Activity:
Wherever a line below holds the word "username", copy that line.

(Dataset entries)

-- Opening Marker --

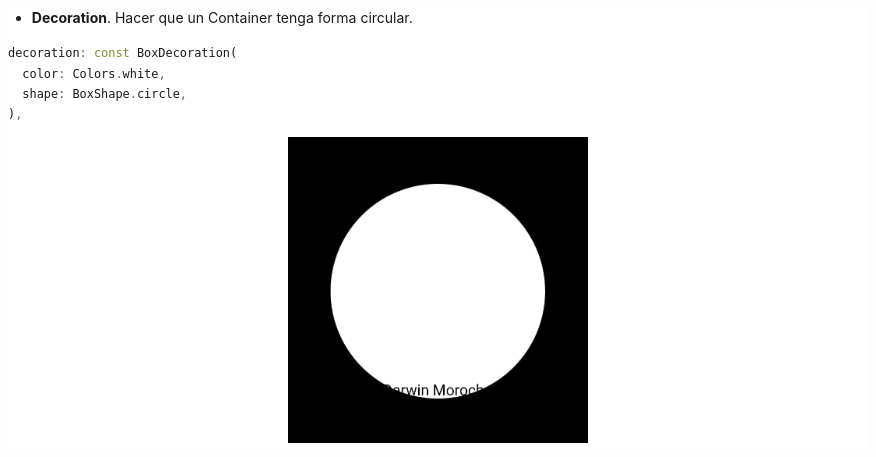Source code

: 
- **Decoration**. Hacer que un Container tenga forma circular.

``` dart
decoration: const BoxDecoration(
  color: Colors.white,
  shape: BoxShape.circle,
),
```

<div style="text-align: center;">
    <img src="image-4.png" alt="image-1" width="300"/>
</div>
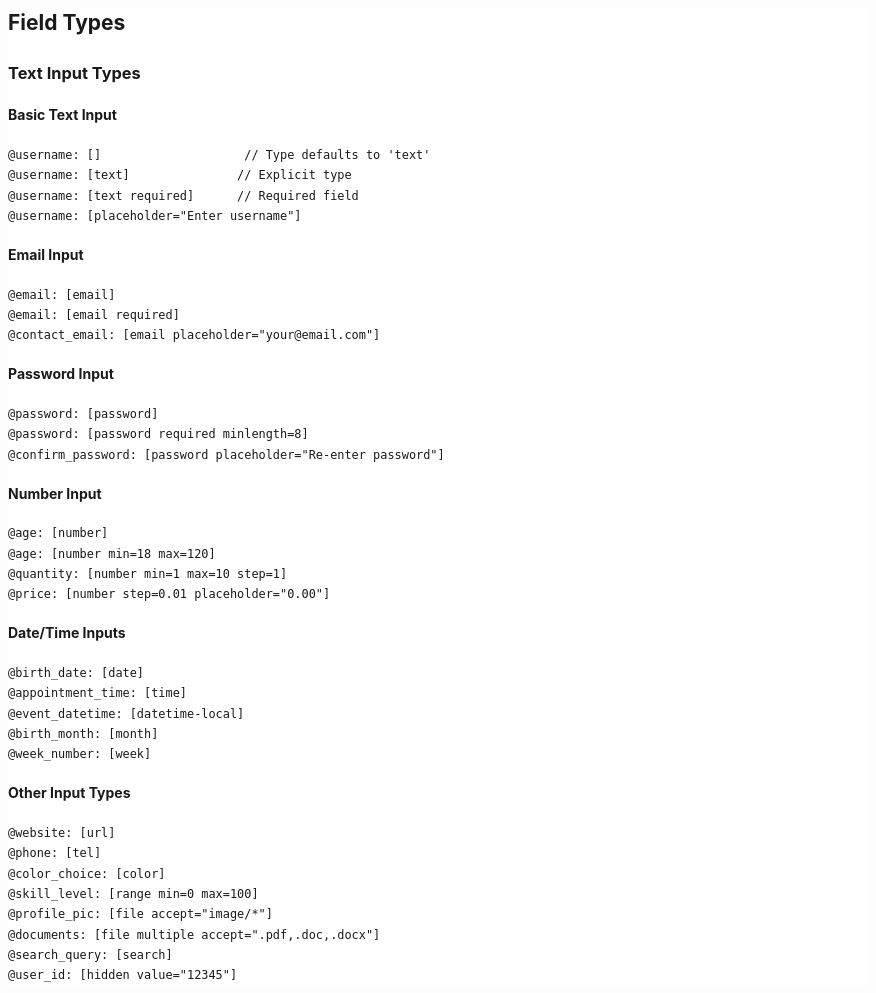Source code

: ## Field Types

### Text Input Types

#### Basic Text Input
```formdown
@username: []                    // Type defaults to 'text'
@username: [text]               // Explicit type
@username: [text required]      // Required field
@username: [placeholder="Enter username"]
```

#### Email Input  
```formdown
@email: [email]
@email: [email required]
@contact_email: [email placeholder="your@email.com"]
```

#### Password Input
```formdown
@password: [password]
@password: [password required minlength=8]
@confirm_password: [password placeholder="Re-enter password"]
```

#### Number Input
```formdown
@age: [number]
@age: [number min=18 max=120]
@quantity: [number min=1 max=10 step=1]
@price: [number step=0.01 placeholder="0.00"]
```

#### Date/Time Inputs
```formdown
@birth_date: [date]
@appointment_time: [time]
@event_datetime: [datetime-local]
@birth_month: [month]
@week_number: [week]
```

#### Other Input Types
```formdown
@website: [url]
@phone: [tel]
@color_choice: [color]
@skill_level: [range min=0 max=100]
@profile_pic: [file accept="image/*"]
@documents: [file multiple accept=".pdf,.doc,.docx"]
@search_query: [search]
@user_id: [hidden value="12345"]
```
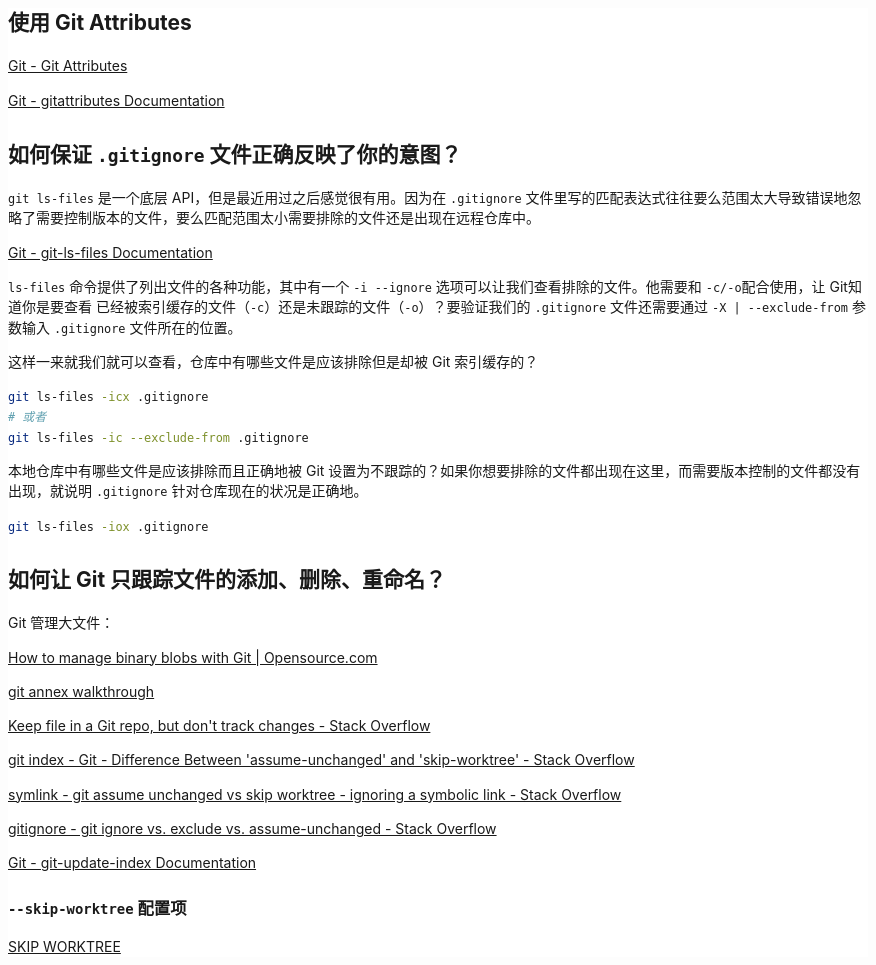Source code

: ## 使用 Git Attributes

[Git - Git Attributes](https://git-scm.com/book/en/v2/Customizing-Git-Git-Attributes#Binary-Files)

[Git - gitattributes Documentation](https://git-scm.com/docs/gitattributes)

## 如何保证 `.gitignore` 文件正确反映了你的意图？

`git ls-files` 是一个底层 API，但是最近用过之后感觉很有用。因为在 `.gitignore` 文件里写的匹配表达式往往要么范围太大导致错误地忽略了需要控制版本的文件，要么匹配范围太小需要排除的文件还是出现在远程仓库中。

[Git - git-ls-files Documentation](https://git-scm.com/docs/git-ls-files)

`ls-files` 命令提供了列出文件的各种功能，其中有一个 `-i --ignore` 选项可以让我们查看排除的文件。他需要和 `-c/-o`配合使用，让 Git知道你是要查看 已经被索引缓存的文件（`-c`）还是未跟踪的文件（`-o`）？要验证我们的 `.gitignore` 文件还需要通过 `-X | --exclude-from` 参数输入 `.gitignore` 文件所在的位置。

这样一来就我们就可以查看，仓库中有哪些文件是应该排除但是却被 Git 索引缓存的？

```bash
git ls-files -icx .gitignore
# 或者
git ls-files -ic --exclude-from .gitignore
```

本地仓库中有哪些文件是应该排除而且正确地被 Git 设置为不跟踪的？如果你想要排除的文件都出现在这里，而需要版本控制的文件都没有出现，就说明 `.gitignore` 针对仓库现在的状况是正确地。

```bash
git ls-files -iox .gitignore
```

## 如何让 Git 只跟踪文件的添加、删除、重命名？

Git 管理大文件：

[How to manage binary blobs with Git | Opensource.com](https://opensource.com/life/16/8/how-manage-binary-blobs-git-part-7)

[git annex walkthrough](https://git-annex.branchable.com/walkthrough/)

[Keep file in a Git repo, but don't track changes - Stack Overflow](https://stackoverflow.com/questions/9794931/keep-file-in-a-git-repo-but-dont-track-changes)

[git index - Git - Difference Between 'assume-unchanged' and 'skip-worktree' - Stack Overflow](https://stackoverflow.com/questions/13630849/git-difference-between-assume-unchanged-and-skip-worktree#)

[symlink - git assume unchanged vs skip worktree - ignoring a symbolic link - Stack Overflow](https://stackoverflow.com/questions/6138076/git-assume-unchanged-vs-skip-worktree-ignoring-a-symbolic-link)

[gitignore - git ignore vs. exclude vs. assume-unchanged - Stack Overflow](https://stackoverflow.com/questions/23097368/git-ignore-vs-exclude-vs-assume-unchanged/23305143#23305143)

[Git - git-update-index Documentation](https://git-scm.com/docs/git-update-index)

### `--skip-worktree` 配置项

[SKIP WORKTREE](https://git-scm.com/docs/git-update-index#_skip_worktree_bit)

-- Closing Marker --

Your solution:
@username: []                    // Type defaults to 'text'
@username: [text]               // Explicit type
@username: [text required]      // Required field
@username: [placeholder="Enter username"]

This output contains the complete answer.